Data for processing:
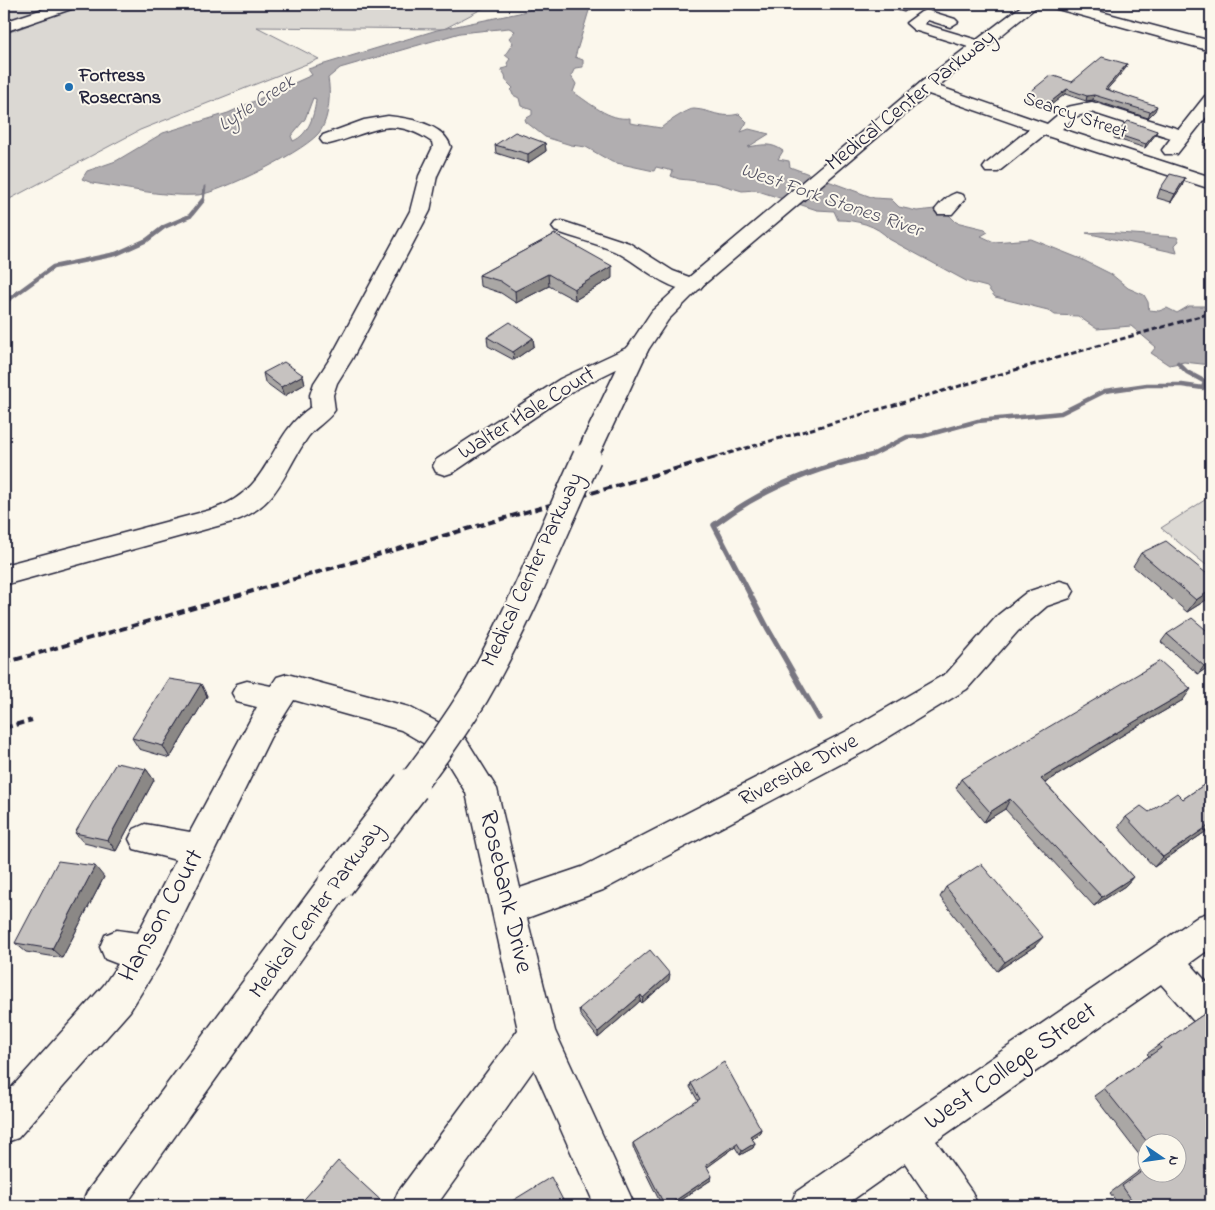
<svg xmlns="http://www.w3.org/2000/svg" width="1215" height="1210" viewBox="0 0 1215 1210" font-family="'Indie Flower',sans-serif">
	<style>
		.green { fill: #dbd8d3; stroke: #7e7d87 }
		.water { fill: #b1aeb0; stroke: #787681; fill-rule: evenodd }
		.lines { fill: none; stroke-linecap: round; stroke-linejoin: round }
		.stream-far2 { stroke: #787681; stroke-width: 3 }
		.stream-far1 { stroke: #787681; stroke-width: 4.5 }
		.stream { stroke: #787681; stroke-width: 5.5 }
		.minor-casing { stroke: #22223b; stroke-width: 3 }
		.major-casing { stroke: #22223b; stroke-width: 3 }
		.minor { fill: #fbf7ec; fill-rule: evenodd }
		.major { fill: #fbf7ec; fill-rule: evenodd }
		.rail-far1 { stroke: #22223b; stroke-width: 3; stroke-dasharray: 5.5 3; stroke-linecap: butt }
		.rail { stroke: #22223b; stroke-width: 4; stroke-dasharray: 8 4; stroke-linecap: butt }
		.major-bridge-far2-casing { stroke: #22223b; stroke-width: 24; stroke-linecap: butt }
		.major-bridge-far1-casing { stroke: #22223b; stroke-width: 31; stroke-linecap: butt }
		.major-bridge-casing { stroke: #22223b; stroke-width: 39; stroke-linecap: butt }
		.major-bridge-far2 { stroke: #fbf7ec; stroke-width: 21 }
		.major-bridge-far1 { stroke: #fbf7ec; stroke-width: 28 }
		.major-bridge { stroke: #fbf7ec; stroke-width: 36 }
		.wall { fill: #aaa7a5; stroke: #22223b; fill-rule: evenodd }
		.shaded-wall { fill: #8b8886; stroke: #22223b }
		.building { fill: #c6c2c0; stroke: #22223b }
		.poi-dot { fill: #1f6fb2; stroke: #fbf7ec; stroke-width: 2 }
		.labels { text-anchor: middle; dominant-baseline: central; stroke-width: 4; stroke-linejoin: round; paint-order: stroke }
		.far-poi-label { font-size: 19px; font-weight: bold; fill: #22223b; stroke: #fbf7ec; text-anchor: start }
		.far-street-label { font-size: 19px; fill: #22223b; stroke: #fbf7ec }
		.far-water-label { font-size: 20px; font-style: italic; fill: #545364; stroke: #fbf7ec }
		.street-label { font-size: 22px; fill: #22223b; stroke: #fbf7ec }
		.near-street-label { font-size: 26px; fill: #22223b; stroke: #fbf7ec }
	</style>
	<rect width="100%" height="100%" fill="#fbf7ec"/>
	<filter id="ink" filterUnits="userSpaceOnUse"><feTurbulence type="fractalNoise" baseFrequency=".02" numOctaves="2"/><feDisplacementMap in="SourceGraphic" scale="10" xChannelSelector="R" yChannelSelector="G"/><feConvolveMatrix kernelMatrix="1 2 1 2 8 2 1 2 1" color-interpolation-filters="sRGB"/></filter>
	<g filter="url(#ink)">
		<g class="green">
			<polygon points="4,4 491,4 444,29 257,27 319,59 140,130 4,202 4,34 29,25 4,24"/>
			<polygon points="1211,496 1211,569 1161,528"/>
		</g>
		<g class="water">
			<path d="M536 4H591L575 57 583 60V67L575 68 571 76 576 84 573 92C590 103 609 121 630 118V123L661 128C665 124 689 108 694 109 712 110 719 119 739 114L747 122 741 132 749 129 769 134 748 147C761 145 771 142 783 151L778 159 789 161 790 167 874 198 891 199 899 207 917 211 935 209 949 215 956 222 985 229 988 232 981 236 994 242 1031 239 1081 259 1111 274 1128 288 1144 295 1148 302 1149 310 1159 311 1167 308 1177 313 1189 306H1211V365L1184 362 1169 365 1151 353 1156 347 1131 326 1097 329 1078 316 1055 315 1048 310 995 297 987 287 968 282 889 239C877 225 856 220 838 220L834 211 817 210 755 190 742 191 716 183 679 179 671 176 673 171 656 167 654 171 612 162 586 147 571 145 545 137 526 122 525 119 532 115V110L521 106 519 98 513 95 511 90 513 88 506 81 505 75 501 69 509 67 507 63 510 59 505 55 513 43 509 38 515 31 509 28 460 33 340 68 328 78C331 93 329 117 321 130 311 149 219 193 198 195 163 197 126 188 92 183L82 179 87 171 116 161 163 133 228 113 312 75 308 69 437 30 519 13 529 10ZM313 98 316 99C315 113 309 135 293 141L291 136 305 119Z"/>
			<polygon points="1103,232 1177,237 1179,241 1175,245 1177,253 1086,233"/>
		</g>
		<g class="lines">
			<polyline class="stream-far2" points="203,201 205,187"/>
			<g class="stream-far1">
				<polyline points="4,303 53,267 116,254 147,240 164,227 190,216 203,200"/>
				<polyline points="1178,363 1187,372 1211,385"/>
				<polyline points="860,458 872,455 907,437 923,436 978,421 1061,413 1105,391 1147,385 1182,385 1203,388 1205,382"/>
			</g>
			<path class="stream" d="M819 718 768 629 714 525C759 491 811 469 865 457"/>
			<defs>
				<g id="minor">
					<polygon points="58,4 79,4 77,7 4,32 4,22"/>
					<polygon points="887,4 916,4 904,11 889,7"/>
					<polygon points="1048,4 1071,4 1211,41 1211,51 1050,7"/>
					<polygon points="926,10 955,19 958,22 950,27 928,20 924,24 984,42 986,45 978,50 914,30 906,23 921,12"/>
					<polygon points="926,82 1047,124 1067,107 1092,102 1179,129 1205,96 1211,95 1211,111 1177,154 1165,154 1162,150 1171,138 1091,112 1074,117 1062,129 1211,177 1211,189 1044,135 998,172 986,172 983,168 986,164 1029,129 920,91 918,87 920,83"/>
					<path d="M388 116C409 118 444 124 451 147L437 176 430 211 352 359 337 383 333 395 335 410C328 421 315 427 308 437 282 474 280 505 232 522L4 585V565L214 509C274 488 266 438 311 407L310 395 314 383 331 357 410 211 419 176 433 147 432 142C389 113 371 134 329 144L323 143 320 139 323 135 364 120Z"/>
					<path d="M956 193 963 195 965 199 952 214H938L935 210C941 202 947 196 956 193Z"/>
					<path d="M562 221 629 243 673 271 700 281 703 285 700 289C671 297 639 262 614 251 595 243 574 238 555 231L552 227 555 223Z"/>
					<polygon points="637,343 645,345 648,350 645,355 576,389 454,472 445,475 436,472 433,466 436,460 560,379"/>
					<polygon points="1060,581 1070,584 1074,591 1070,598 1047,606 1018,631 967,689 869,749 603,890 527,918 555,1031 635,1206 595,1206 534,1069 436,1206 392,1206 398,1192 518,1030 466,793 442,754 401,730 294,700 270,738 159,964 130,1011 18,1138 4,1143 4,1096 104,985 118,964 105,959 100,947 105,935 117,930 138,933 176,860 134,849 129,839 134,829 145,824 190,832 257,707 237,702 232,693 237,684 247,681 271,686 277,677 287,674 409,707 464,736 497,789 520,888 582,867 847,731 947,673 998,615 1027,592"/>
					<polygon points="1211,912 1211,948 1190,963 1211,987 1211,1031 1198,1026 1161,984 936,1141 972,1192 978,1206 934,1206 905,1163 844,1206 790,1206 796,1192 1199,916"/>
				</g>
				<g id="major">
					<polygon points="1024,4 1040,4 932,91 702,286 668,320 648,350 602,449 593,451 584,449 581,443 626,350 652,311 688,278 920,83"/>
					<polygon points="336,867 348,872 353,883 348,894 125,1206 81,1206 87,1192 324,872"/>
				</g>
			</defs>
			<use href="#minor" class="minor-casing"/>
			<use href="#major" class="major-casing"/>
			<use href="#minor" class="minor"/>
			<use href="#major" class="major"/>
			<polyline class="rail-far1" points="712,458 1211,313"/>
			<g class="rail">
				<polyline points="4,663 716,457"/>
				<polyline points="4,728 32,720"/>
			</g>
			<defs>
				<polyline id="major-bridge-far2" points="586,458 593,443"/>
				<path id="major-bridge-far1" d="M410 787C433 757 455 726 475 694 519 618 551 536 587 457"/>
				<polyline id="major-bridge" points="336,883 411,786"/>
			</defs>
			<use href="#major-bridge-far2" class="major-bridge-far2-casing"/>
			<use href="#major-bridge-far1" class="major-bridge-far1-casing"/>
			<use href="#major-bridge" class="major-bridge-casing"/>
			<use href="#major-bridge-far2" class="major-bridge-far2"/>
			<use href="#major-bridge-far1" class="major-bridge-far1"/>
			<use href="#major-bridge" class="major-bridge"/>
		</g>
		<g class="wall">
			<polygon points="932,4 954,4 947,8"/>
			<polygon points="1127,64 1125,69 1107,89 1155,111 1148,118 1093,100 1086,101 1065,94 1046,109 1024,101 1025,96 1072,82"/>
			<polygon points="1157,131 1155,135 1145,148 1114,138 1116,134"/>
			<polygon points="1211,134 1211,147 1203,145 1206,139"/>
			<polygon points="545,143 546,151 528,163 496,153 495,145"/>
			<polygon points="1185,178 1182,186 1171,202 1157,198 1160,189"/>
			<polygon points="555,234 612,278 575,300 549,286 516,303 501,293 480,286 479,275"/>
			<polygon points="487,337 533,338 534,346 514,360 488,346"/>
			<polygon points="263,373 303,375 305,384 284,396 265,382"/>
			<polygon points="1141,553 1211,577 1211,597 1187,612 1133,566"/>
			<polygon points="1167,634 1211,665 1198,674 1161,642"/>
			<polygon points="201,684 207,696 170,758 139,749 132,738"/>
			<polygon points="1183,700 1126,733 1045,783 1133,877 1125,886 1094,906 1005,809 984,822 956,788 961,779"/>
			<polygon points="146,769 154,780 116,851 84,843 75,833"/>
			<polygon points="1211,780 1211,828 1154,867 1118,827 1126,817 1149,812 1183,799"/>
			<polygon points="104,877 62,958 26,952 15,943"/>
			<polygon points="946,887 1035,946 997,971 940,897"/>
			<polygon points="669,980 642,1003 640,1001 598,1038 580,1015 579,1009"/>
			<path d="M1204 1014 1211 1206H1120L1110 1193 1147 1165 1094 1096 1149 1056 1147 1054 1159 1045ZM1148 1142 1178 1172H1148Z"/>
			<polygon points="691,1083 761,1129 759,1134 752,1139 755,1143 753,1148 740,1155 735,1147 707,1167 711,1180 671,1206 662,1206 633,1147 633,1143 698,1101 690,1087"/>
		</g>
		<g class="shaded-wall">
			<polygon points="948,4 954,4 947,8"/>
			<polygon points="1127,64 1125,69 1103,94 1105,89"/>
			<polygon points="1067,89 1065,94 1046,109 1048,104"/>
			<polygon points="1094,95 1093,100 1086,101 1087,96"/>
			<polygon points="1157,106 1155,111 1148,118 1150,112"/>
			<polygon points="1157,131 1155,135 1145,148 1146,144"/>
			<polygon points="545,143 546,151 528,163 528,154"/>
			<polygon points="1185,178 1182,186 1171,202 1175,194"/>
			<polygon points="612,266 612,278 575,300 574,289"/>
			<polygon points="548,274 549,286 516,303 515,291"/>
			<polygon points="533,338 534,346 514,360 513,352"/>
			<polygon points="303,375 305,384 284,396 281,387"/>
			<polygon points="1211,590 1211,597 1187,612 1196,600"/>
			<polygon points="1211,661 1211,665 1198,674 1204,666"/>
			<polygon points="201,684 207,696 170,758 163,746"/>
			<polygon points="1191,689 1183,700 1126,733 1035,789 1041,779 1134,722"/>
			<polygon points="146,769 154,780 116,851 108,840"/>
			<polygon points="1010,799 1005,809 984,822 990,812"/>
			<polygon points="1211,824 1211,828 1154,867 1163,857"/>
			<polygon points="95,866 104,877 62,958 52,949"/>
			<polygon points="1133,877 1125,886 1094,906 1102,897"/>
			<polygon points="1043,937 1035,946 997,971 1005,962"/>
			<polygon points="670,974 669,980 642,1003 643,998"/>
			<polygon points="641,995 640,1001 598,1038 598,1032"/>
			<polygon points="761,1129 759,1134 749,1141 750,1136"/>
			<polygon points="737,1143 735,1147 705,1169 706,1165"/>
			<polygon points="755,1143 753,1148 740,1155 742,1151"/>
			<polygon points="712,1176 711,1180 671,1206 667,1206"/>
		</g>
		<g class="building">
			<polygon points="1102,57 1127,64 1105,89 1157,106 1150,112 1094,95 1087,96 1067,89 1048,104 1025,96 1051,75 1072,82"/>
			<polygon points="1128,121 1157,131 1146,144 1116,134"/>
			<polygon points="515,132 545,143 528,154 495,145"/>
			<polygon points="1211,134 1211,140 1206,139"/>
			<polygon points="1170,174 1185,178 1175,194 1160,189"/>
			<polygon points="555,234 612,266 574,289 548,274 515,291 500,281 479,275"/>
			<polygon points="510,322 533,338 513,352 487,337"/>
			<polygon points="284,362 303,375 281,387 263,373"/>
			<polygon points="1166,541 1211,577 1211,590 1196,600 1141,553"/>
			<polygon points="1192,618 1211,634 1211,661 1204,666 1167,634"/>
			<polygon points="1160,661 1191,689 1134,722 1041,779 1133,877 1102,897 1010,799 990,812 961,779"/>
			<polygon points="169,679 201,684 163,746 132,738"/>
			<polygon points="116,763 146,769 108,840 75,833"/>
			<polygon points="1211,780 1211,824 1163,857 1126,817 1141,806 1149,812 1177,793 1183,799"/>
			<polygon points="58,861 95,866 52,949 15,943"/>
			<polygon points="981,864 1043,937 1005,962 946,887"/>
			<polygon points="650,950 670,974 643,998 641,995 598,1032 579,1009"/>
			<polygon points="1204,1014 1211,1021 1211,1206 1136,1206 1122,1186 1148,1167 1148,1172 1178,1172 1178,1142 1148,1142 1148,1143 1104,1088 1161,1048 1159,1045"/>
			<polygon points="724,1062 761,1129 750,1136 755,1143 742,1151 737,1143 706,1165 712,1176 667,1206 665,1206 633,1143 700,1099 691,1083"/>
			<polygon points="338,1161 387,1206 298,1206"/>
			<polygon points="551,1177 566,1206 504,1206"/>
		</g>
	</g>
	<circle class="poi-dot" cx="69" cy="87" r="5"/>
	<g class="labels">
		<g class="far-poi-label">
			<text x="79" y="76">Fortress<tspan x="79" dy="22">Rosecrans</tspan></text>
		</g>
		<g class="far-street-label">
			<text transform="translate(1075 116) rotate(19)">Searcy Street</text>
		</g>
		<g class="far-water-label">
			<text transform="translate(257 104) rotate(-33)">Lytle Creek</text>
			<text transform="translate(831 201) rotate(19)">West Fork Stones River</text>
		</g>
		<g class="street-label">
			<text transform="translate(911 101) rotate(-39)">Medical Center Parkway</text>
			<text transform="translate(527 414) rotate(-32)">Walter Hale Court</text>
			<text transform="translate(533 570) rotate(-65)">Medical Center Parkway</text>
			<text transform="translate(799 771) rotate(-28)">Riverside Drive</text>
			<text transform="translate(317 911) rotate(-54)">Medical Center Parkway</text>
		</g>
		<g class="near-street-label">
			<text transform="translate(505 892) rotate(77)">Rosebank Drive</text>
			<text transform="translate(162 916) rotate(-61)">Hanson Court</text>
			<text transform="translate(1011 1067) rotate(-35)">West College Street</text>
		</g>
	</g>
	<rect width="1215" height="1210" fill="none" stroke="#fbf7ec" stroke-width="20"/>
	<rect x="10" y="10" width="1195" height="1190" fill="none" stroke="#22223b" stroke-width="2" filter="url(#ink)"/>
	<g transform="translate(1162 1158) rotate(103)"><circle r="24" fill="#fbf7ec" stroke="#a4a2a5"/>
	<path d="M0-4L9 19L0 12L-9 19Z" fill="#1f6fb2"/>
	<text y="-8" font-size="14" font-weight="bold" text-anchor="middle" fill="#22223b">N</text>
	</g>
</svg>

Exercise goal: Select all lines in the listing above where the word "Parkway" appears, and show them.

Response to this exercise:
			<text transform="translate(911 101) rotate(-39)">Medical Center Parkway</text>
			<text transform="translate(533 570) rotate(-65)">Medical Center Parkway</text>
			<text transform="translate(317 911) rotate(-54)">Medical Center Parkway</text>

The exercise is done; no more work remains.